Concept Review: Beta-Alpha Separation

I’m going to be posting a few concepts that may help everyone here and also to help myself remember some things that I’ve struggled to recall on demand. If I’ve missed anything or got something wrong, please let me know. Beta-Alpha Separation - An investor builds a portfolio by buying an index fund or ETF to provide systematic risk exposures of the market while attempting to add alpha via long/short investment strategy such as pairs-trade. Advantages: - Provides the investor with exposure to styles/asset classes outside of the systematic asset classes. - Better Identifies the cost of each - Allows for better management of risk since they are better identified via the separation of beta and alpha. Disadvantages: - Not all long/short investments have zero systematic risk - It’s difficult to short in emerging markets, making this strategy hard to implement - Institutional investors may have restrictions on short selling, further reducing the ability to implement the strategy I believe that covers it… If I’ve missed anything or you have something to add, please chime in. THanks.

To add on can’t you get exposure to the index in the way of a futures contract on the index and manage the duration actively for beta/alpha seperation or is that something else I am thinking of?

s23dino Wrote: ------------------------------------------------------- > To add on can’t you get exposure to the index in > the way of a futures contract on the index and > manage the duration actively for beta/alpha > seperation or is that something else I am thinking > of? this is one of the ways for enhanced indexing (the other is just change the weights of each stock in your portfolio, making active bets Vs the index)

hala_madrid Wrote: ------------------------------------------------------- > s23dino Wrote: > -------------------------------------------------- > ----- > > To add on can’t you get exposure to the index > in > > the way of a futures contract on the index and > > manage the duration actively for beta/alpha > > seperation or is that something else I am > thinking > > of? > > > this is one of the ways for enhanced indexing (the > other is just change the weights of each stock in > your portfolio, making active bets Vs the index) that is what i was thinking about, it is used for active indexing

So you can’t creat alpha/beta seperation like that? How else can you get alpha/beta seperation besides long index fund and long long/short fund?
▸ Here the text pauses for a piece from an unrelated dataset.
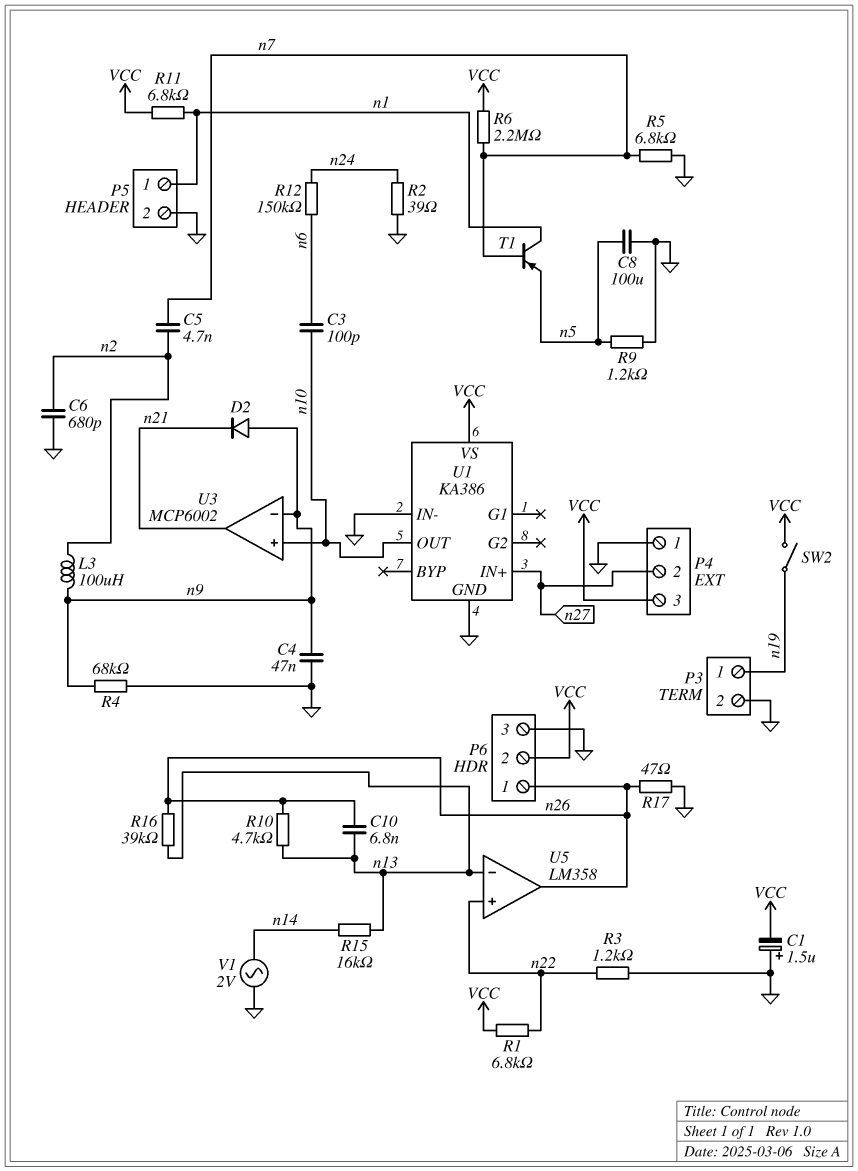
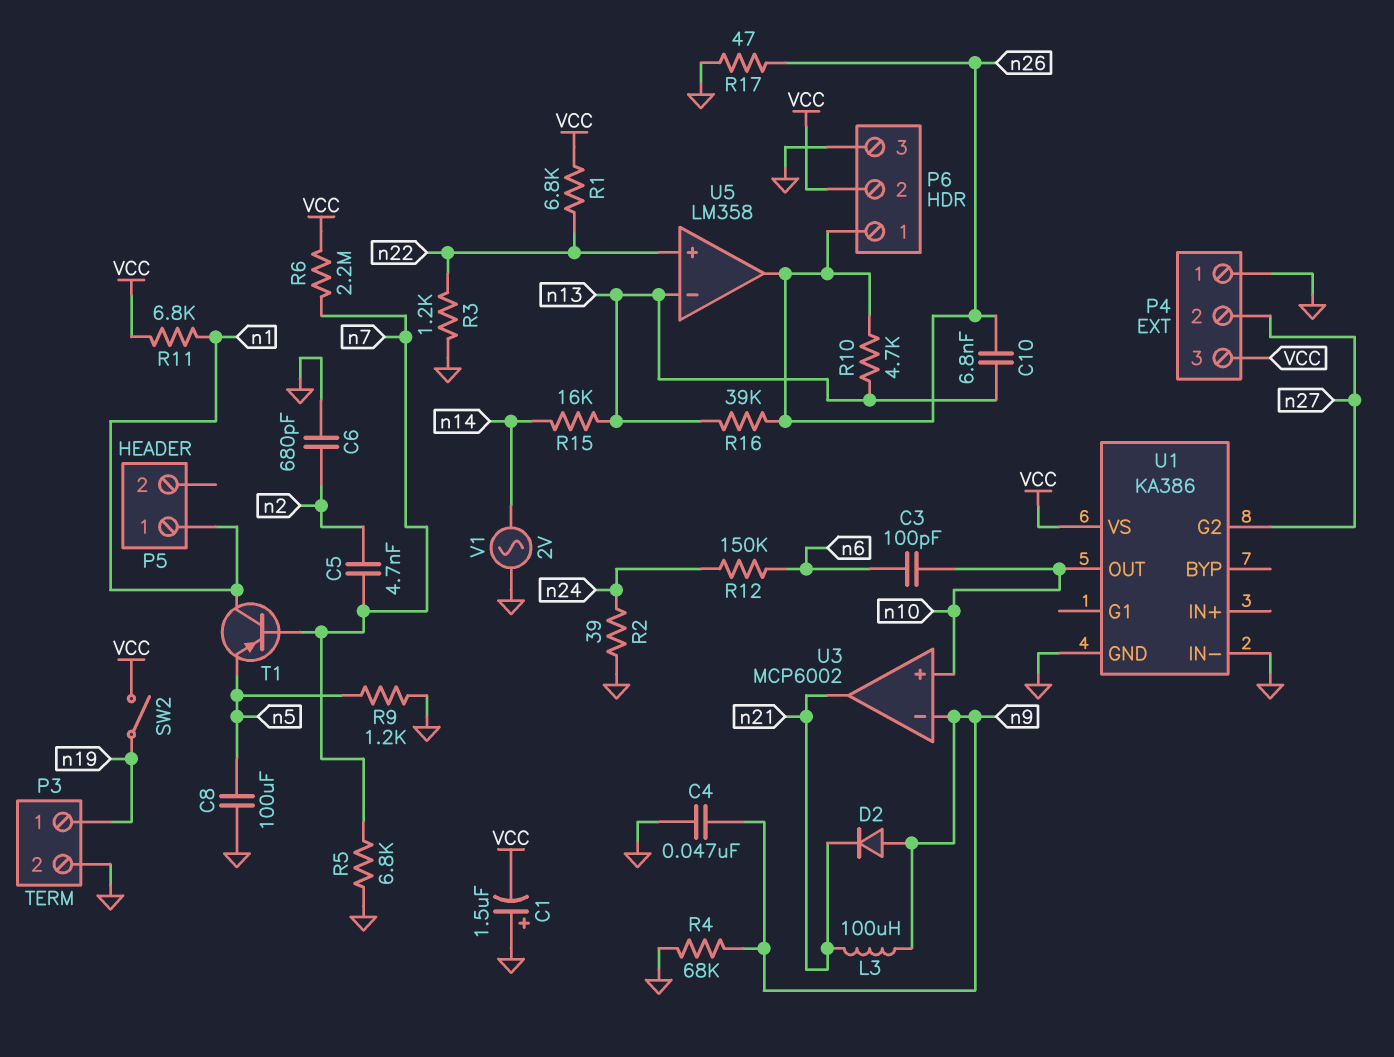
L3: 100uH (n2, n9) -> 100uH (n9, n21)
P5 pin 2: GND -> none
U1 pin G2: none -> n27
U1 pin IN+: n27 -> none

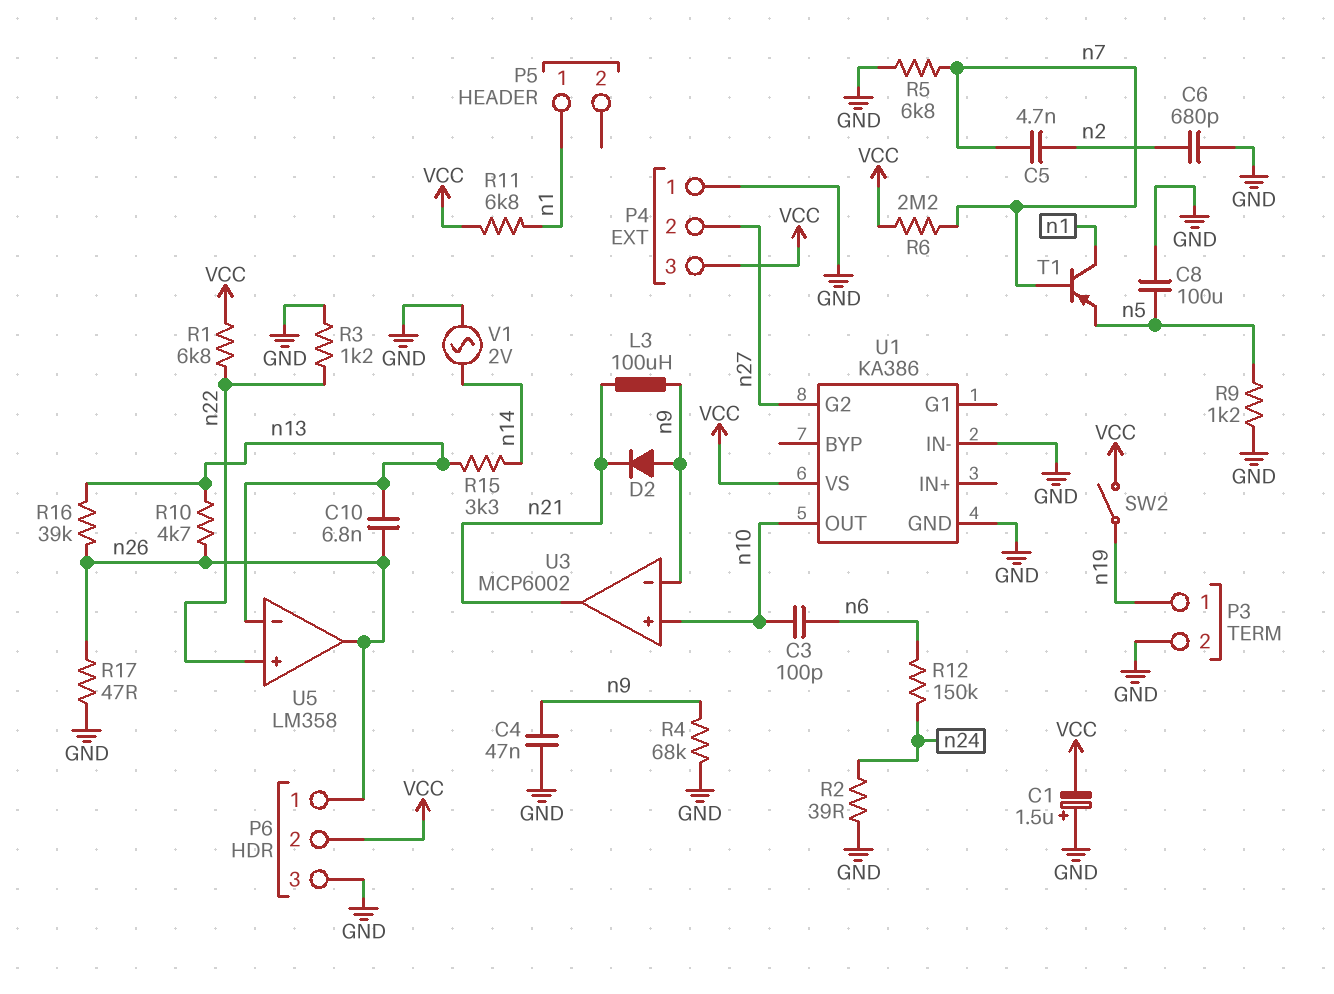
R15: 16k (n13, n14) -> 3.3k (n13, n14)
you are long A, and want to keep your alpha, and get beta of B + you short futures on A´s benchmark + you buy futures on B´s benchmark so basically, you are always long something with alpha at the begining. You offset beta shorting futures (this way you isolate alpha), and get beta exposure to a different market/index buying futures on it the other things mentioned in your post: 1. you are long cash + futures, and play with the duration of cash to enhance return 2. you are long the same stocks as the index, but in slightly different % are just the 2 was to do enhance indexing

Long/short is just one way of getting alpha without introducing more beta. You could combine a long position in an actively managed portfolio with a short position in index futures. This would give you alpha too.

Yes… there are a few ways, but the key is that you acquire Alpha without adding Beta.